What is the point of Labour MPs?

Recently, one acerbic political TV commentator, noting the lack-lustre response of the Labour leadership to the current crisis, asked: “What is the point of Labour?” To that cutting remark we might add more specifically, “And what is the point of Labour MPs?”

On 28 January I attended a lively local protest about the sacking of 24 library workers and the consequent cutbacks to the service – all part of £65 million worth of cuts passed on from the coalition government via the local Labour majority councillors.

On my way home I came across the local Labour MP, Stella Creasy. I engaged her in conversation.

She had a stall and a table with some tins of food, called a food bank. The MP was inviting mostly poor people in this poor area to part with some of their meagre shopping, so that it could be donated to the even poorer!
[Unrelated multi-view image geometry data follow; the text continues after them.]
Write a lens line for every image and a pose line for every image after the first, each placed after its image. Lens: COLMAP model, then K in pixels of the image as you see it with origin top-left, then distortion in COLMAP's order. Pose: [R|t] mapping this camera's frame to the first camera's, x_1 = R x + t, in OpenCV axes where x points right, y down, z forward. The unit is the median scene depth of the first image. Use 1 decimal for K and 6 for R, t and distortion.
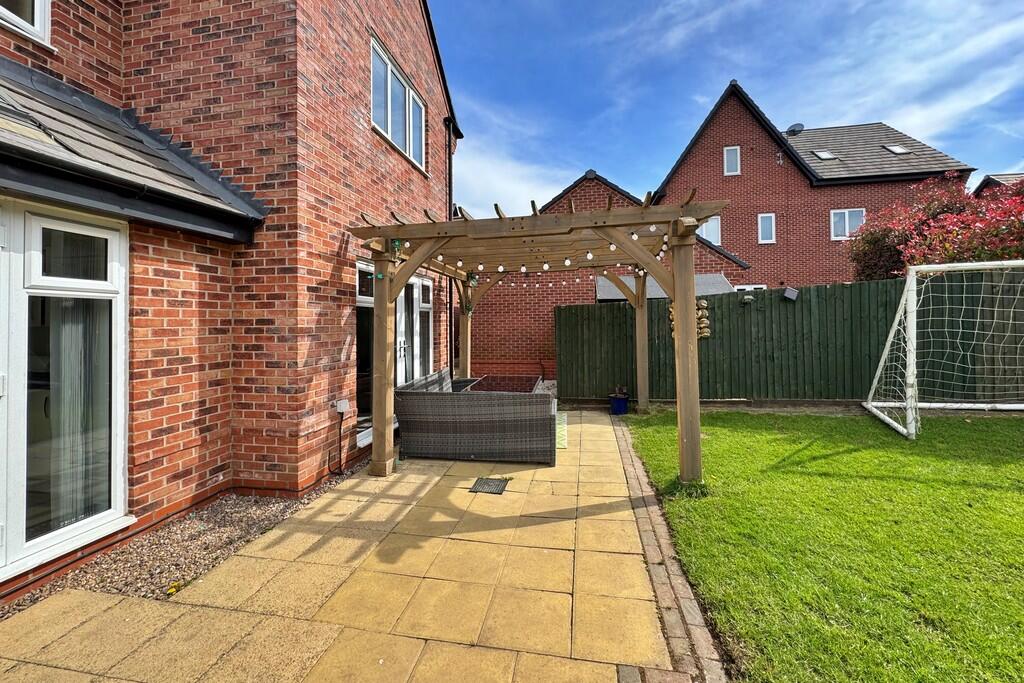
lens RADIAL K [[407.8, 0, 510.6], [0, 407.8, 316.0], [0, 0, 1]] dist [-0.006372, 0.000083]
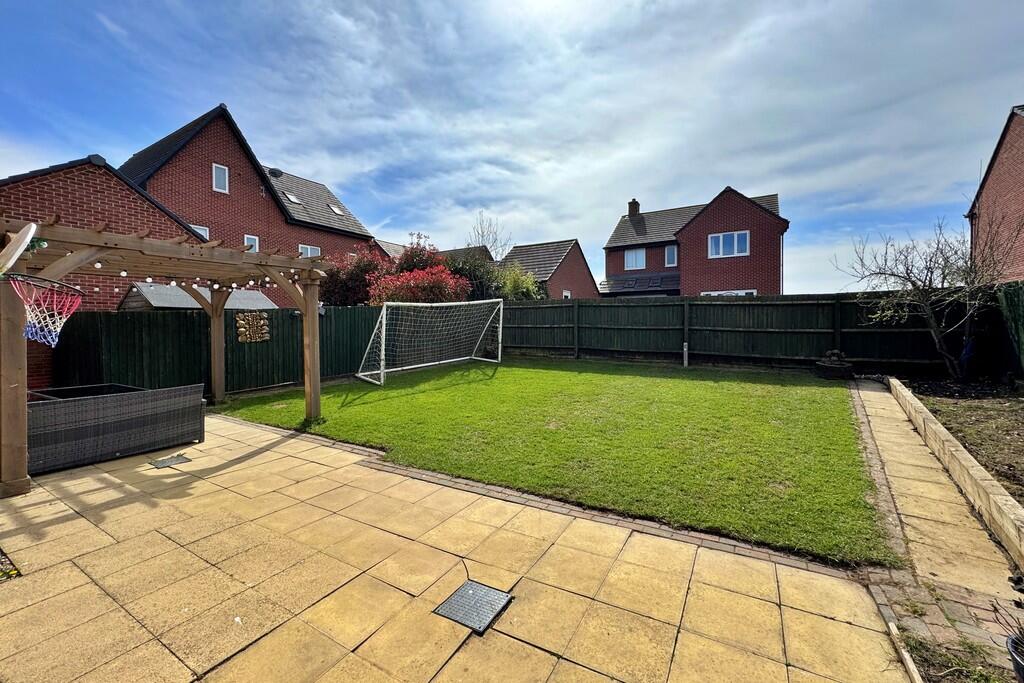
lens RADIAL K [[407.8, 0, 508.7], [0, 407.8, 337.0], [0, 0, 1]] dist [-0.006372, 0.000083]
pose [[0.346777, -0.013972, 0.937844, -0.732273], [-0.013677, 0.999707, 0.019951, 0.004857], [-0.937848, -0.019745, 0.346485, -0.315494]]
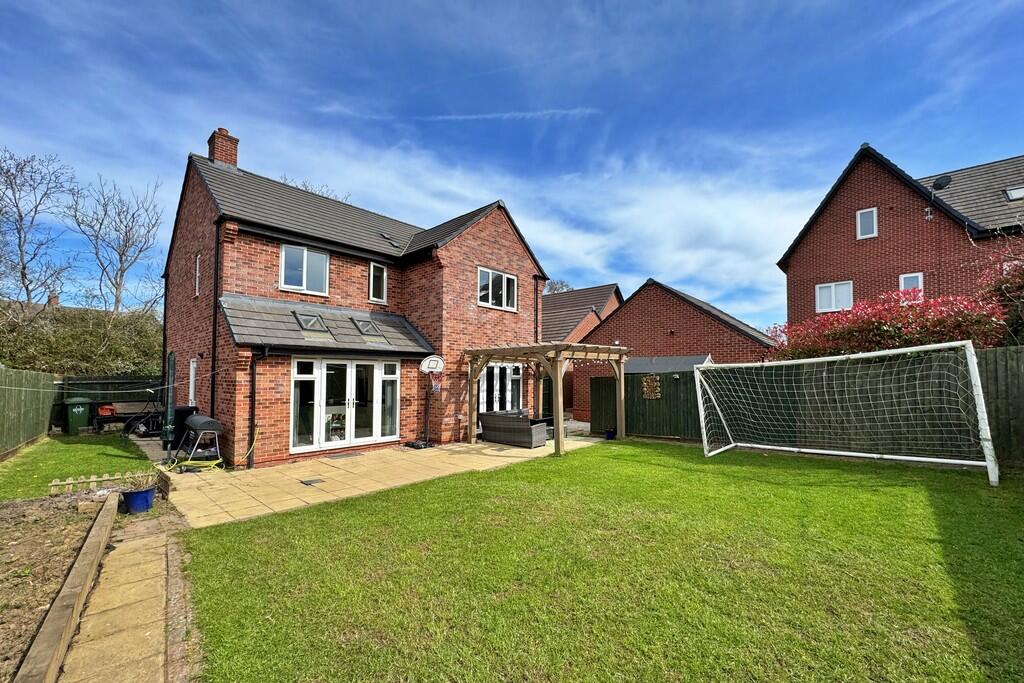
lens RADIAL K [[407.8, 0, 509.7], [0, 407.8, 360.0], [0, 0, 1]] dist [-0.006372, 0.000083]
pose [[0.847279, -0.005678, -0.531118, 1.223858], [-0.005473, 0.999796, -0.019419, -0.099472], [0.531120, 0.019360, 0.847075, -1.057524]]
What is this if not Victorian-style do-gooding? Don’t address why people are poor and confront the system that makes them poor, just collect food and feel better.

This same MP was also highlighting pernicious loan sharks – the scourge of the working poor. Fair enough. But her advice was to go to a credit union instead. And of course, while pursuing the relatively little fish in the money business, the truly greedy inner workings of speculators, bond traders and bankers are left unexposed and unchallenged by Labour.

She declared herself even unwilling to contemplate putting up any kind of fight against government cuts, saying if we did that, we would get Eric Pickles, the Tory minister, running council services – and did we want that?

Well, is there a difference to those 24 sacked workers that Labour is wielding the axe rather than Tories?

No, the problem is that this MP and all 37 local Labour councillors have Eric Pickles in their head. They have internalised defeat. They are doing exactly what Mr Pickles wants them to do.

There is no point to Labour MPs. Now is time to develop a mass electoral alternative whose representatives can both articulate workers’ anger and lead a fight to stop even greater jobs slaughter.